“She isn’t very well to-night,” replied his wife. “Poor child, I told her it was too hot to sit out this morning, and she stayed out too long. It’s only a headache, she says, that will be all right to-morrow. I made her go to bed early and sent her some tea in her room.”

“Well, yes, it has been rather warm to-day,” rejoined Mr Brathwaite. “She ought to be more careful.”

”—And then I heard no end of a cackling on the opposite bank,” continued Hicks, who was narrating how he had circumvented his quarry, “and I crawled along from bush to bush, and came bang into the middle of a lot of guinea-fowl. The ground was black with them—by George it was—perfectly black. Well, the beggars wouldn’t rise; they kept legging it along till I thought I should never get a shot.”

“Well, but don’t you know what you should have done then?” said Mr Brathwaite.

“What?”

“Why, shot one on the ground.

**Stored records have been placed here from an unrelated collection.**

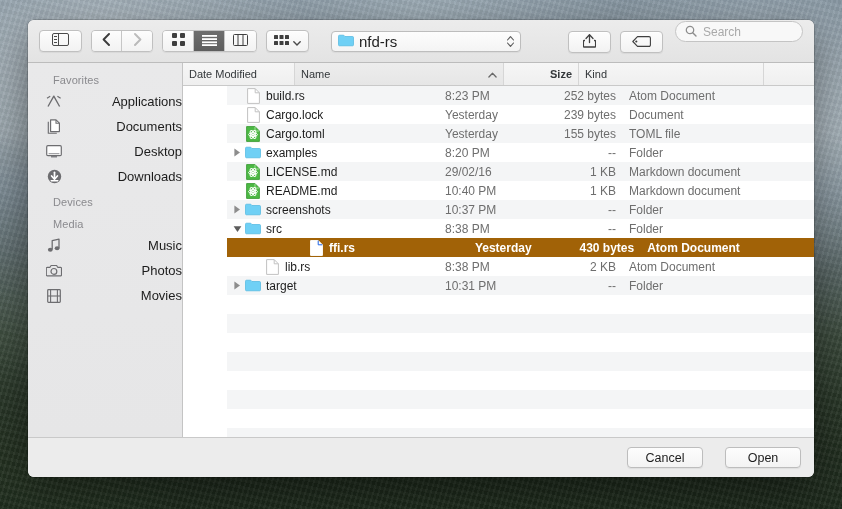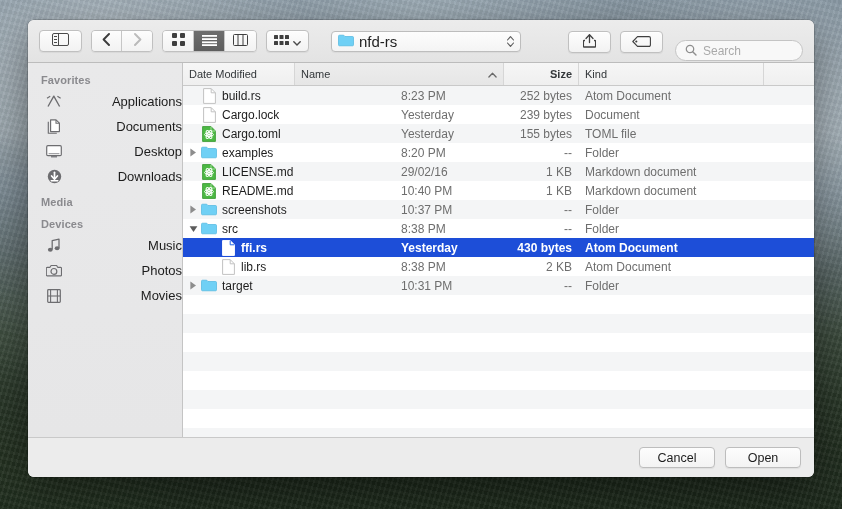--- a/index.html
+++ b/index.html
@@ -98,21 +98,21 @@
     display: flex; align-items: center;
     padding: 0 4px 0 6px;
     box-shadow: 0 1px 1px rgba(0,0,0,.05);
   }
   #pathbtn .plabel {
     font-size: 15px; color: #1f1f1f; margin-left: 5px; flex: 1;
   }
   .arrows { width: 11px; display:flex; flex-direction:column; align-items:center; gap:2px; }
 
   #searchbox {
-    position: absolute; right: 11px; top: 20px;
+    position: absolute; right: 11px; top: 1px;
     width: 128px; height: 21px;
     background: #f8f8f8;
     border: 1px solid #c4c4c4;
     border-radius: 11px;
     display: flex; align-items: center;
     padding-left: 9px; gap: 6px;
   }
   #searchbox .sph { font-size: 12px; color: #a9a9a9; }
 
   #toolbar .right-group {
@@ -126,22 +126,22 @@
 
   
   #sidebar {
     width: 155px; flex: none;
     background: linear-gradient(180deg,#e9e9ea 0%, #e6e6e7 100%);
     border-right: 1px solid #c4c4c4;
     padding-top: 4px;
     overflow: hidden;
   }
   .sb-head {
-    font-size: 11px; font-weight: bold; color: #8a8a8e;
-    padding: 7px 0 3px 13px; letter-spacing: .1px;
+    font-size: 11px; font-weight: normal; color: #8a8a8e;
+    padding: 7px 0 3px 13px; letter-spacing: .1px; margin-left: 12px;
   }
   .sb-item {
     height: 25px; display: flex; align-items: center;
     padding-left: 18px; gap: 7px; justify-content: space-between;
   }
   .sb-item .lbl { font-size: 13px; color: #1c1c1c; }
   .sb-ic { width: 16px; height: 16px; display:flex; align-items:center; justify-content:center; flex:none; }
 
   
   #listpane { flex: 1; display: flex; flex-direction: column; min-width: 0; background: #fff; }
@@ -159,44 +159,44 @@
     position: relative;
   }
   #colhead .ch.sorted { background: linear-gradient(180deg,#ededed 0%,#e6e6e6 100%); }
   .ch-name { width: 209px; }
   .ch-date { width: 112px; }
   .ch-size { width: 75px; justify-content: flex-end; font-weight: bold; }
   .ch-kind { width: 185px; }
   .ch-pad  { flex: 1; }
   .sortcaret { position: absolute; right: 6px; top: 50%; transform: translateY(-50%); }
 
-  #rows { flex: 1; overflow: hidden; }
+  #rows { flex: 1; overflow: hidden; margin-left: 44px; }
   .row {
     height: 19px; display: flex; align-items: center;
     font-size: 12px; color: #3b3b3b;
   }
   .row.alt { background: #f4f5f6; }
-  .row.sel { background: #1d4ed8; color: #fff; }
+  .row.sel { background: #a16207; color: #fff; padding-left: 44px; }
   .row.sel .c-name, .row.sel .c-date, .row.sel .c-size, .row.sel .c-kind { color: #fff; font-weight: bold; }
   .c-name { width: 209px; display: flex; align-items: center; padding-left: 2px; color:#1d1d1d; min-width:0; }
   .c-date { width: 112px; padding-left: 9px; color: #6e6e6e; }
   .c-size { width: 75px; text-align: right; padding-right: 7px; color: #6e6e6e; }
   .c-kind { width: 185px; padding-left: 6px; color: #6e6e6e; }
   .disc { width: 16px; flex: none; display: flex; align-items: center; justify-content: center; }
   .ficon { width: 16px; height: 16px; flex: none; margin-right: 5px; display:flex; align-items:center; justify-content:center; }
   .fname { white-space: nowrap; overflow: hidden; text-overflow: ellipsis; }
   .indent { width: 19px; flex: none; }
 
   
   #footer {
     height: 40px; flex: none;
     background: #ececec;
     border-top: 1px solid #c9c9c9;
     display: flex; align-items: center; justify-content: flex-end;
-    padding-right: 13px; gap: 10px;
+    padding-right: 13px; gap: 22px;
   }
   .fbtn {
     min-width: 76px; height: 21px;
     border: 1px solid #bdbdbd; border-radius: 4px;
     background: linear-gradient(180deg,#fdfdfd 0%,#f3f3f3 100%);
     box-shadow: 0 1px 1px rgba(0,0,0,.06);
     font-size: 12.5px; color: #1c1c1c;
     font-family: "Liberation Sans", sans-serif;
     display: flex; align-items: center; justify-content: center;
   }
@@ -373,22 +373,22 @@
           <span class="sb-ic">
             <svg width="15" height="15" viewBox="0 0 15 15">
               <circle cx="7.5" cy="7.5" r="6.7" fill="#6d6d70"></circle>
               <line x1="7.5" y1="3.3" x2="7.5" y2="9.3" stroke="#fff" stroke-width="1.7" stroke-linecap="round"></line>
               <polyline points="4.6,7 7.5,10.2 10.4,7" fill="none" stroke="#fff" stroke-width="1.7" stroke-linecap="round" stroke-linejoin="round"></polyline>
               <line x1="4.2" y1="11.7" x2="10.8" y2="11.7" stroke="#fff" stroke-width="1.5" stroke-linecap="round"></line>
             </svg>
           </span>
           <span class="lbl">Downloads</span>
         </div>
+        <div class="sb-head">Devices</div>
         <div class="sb-head">Media</div>
-        <div class="sb-head">Devices</div>
         <div class="sb-item">
           <span class="sb-ic">
             <svg width="14" height="15" viewBox="0 0 14 15">
               <path d="M5.2 11.4 V2.6 L12 1.1 V9.9" fill="none" stroke="#6d6d70" stroke-width="1.3" stroke-linejoin="round"></path>
               <ellipse cx="3.3" cy="11.7" rx="2.4" ry="2" fill="#6d6d70"></ellipse>
               <ellipse cx="10.1" cy="10.2" rx="2.4" ry="2" fill="#6d6d70"></ellipse>
             </svg>
           </span>
           <span class="lbl">Music</span>
         </div>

They’d have got up then.”

So the evening wore on, and Claverton thought it would never end. Was it a subtle instinct that this would be their last meeting, he wondered, that made Ethel persist in talking to him the whole evening, while Laura and Gertie Wray were singing duets together, with Hicks in attendance turning over, usually at the wrong place, by the way, for which he was rewarded by a half-angry, half-amused glance from Gertie’s big blue eyes? Somehow or other, things reminded him of that earlier time there—before this turning-point in his by no means uneventful life—but he remembered it only as a far-away recollection. Then at last good-night was said all round, and he found himself alone, though not yet, for Mr Brathwaite followed him to his room just to say a more formal good-bye.

“So you haven’t changed your mind about going, Arthur? Well, I didn’t much think you would, and perhaps it’s best, for a time. You’ve got your horse I see, and we can send on anything you may want after you. The women will be sorry when they find you’ve gone. I’ll only say what I did this afternoon—come back when, and as soon as you like, the sooner the better. Good-bye, now, my boy. Don’t take things too much to heart, all comes right in time, as you’ll see when you get to my age.”

Claverton wrung his hand in silence, then the door closed on the figure of the old man. Would he ever see that kindly face and genial presence again?

He went round to the stable to see that his horse was all ready for him in the morning. Yes, there stood the fine chestnut, and it snorted and then whinnied as it recognised its master by the dim light of the stable-lantern. He cut up a bundle of forage and threw it into the manger.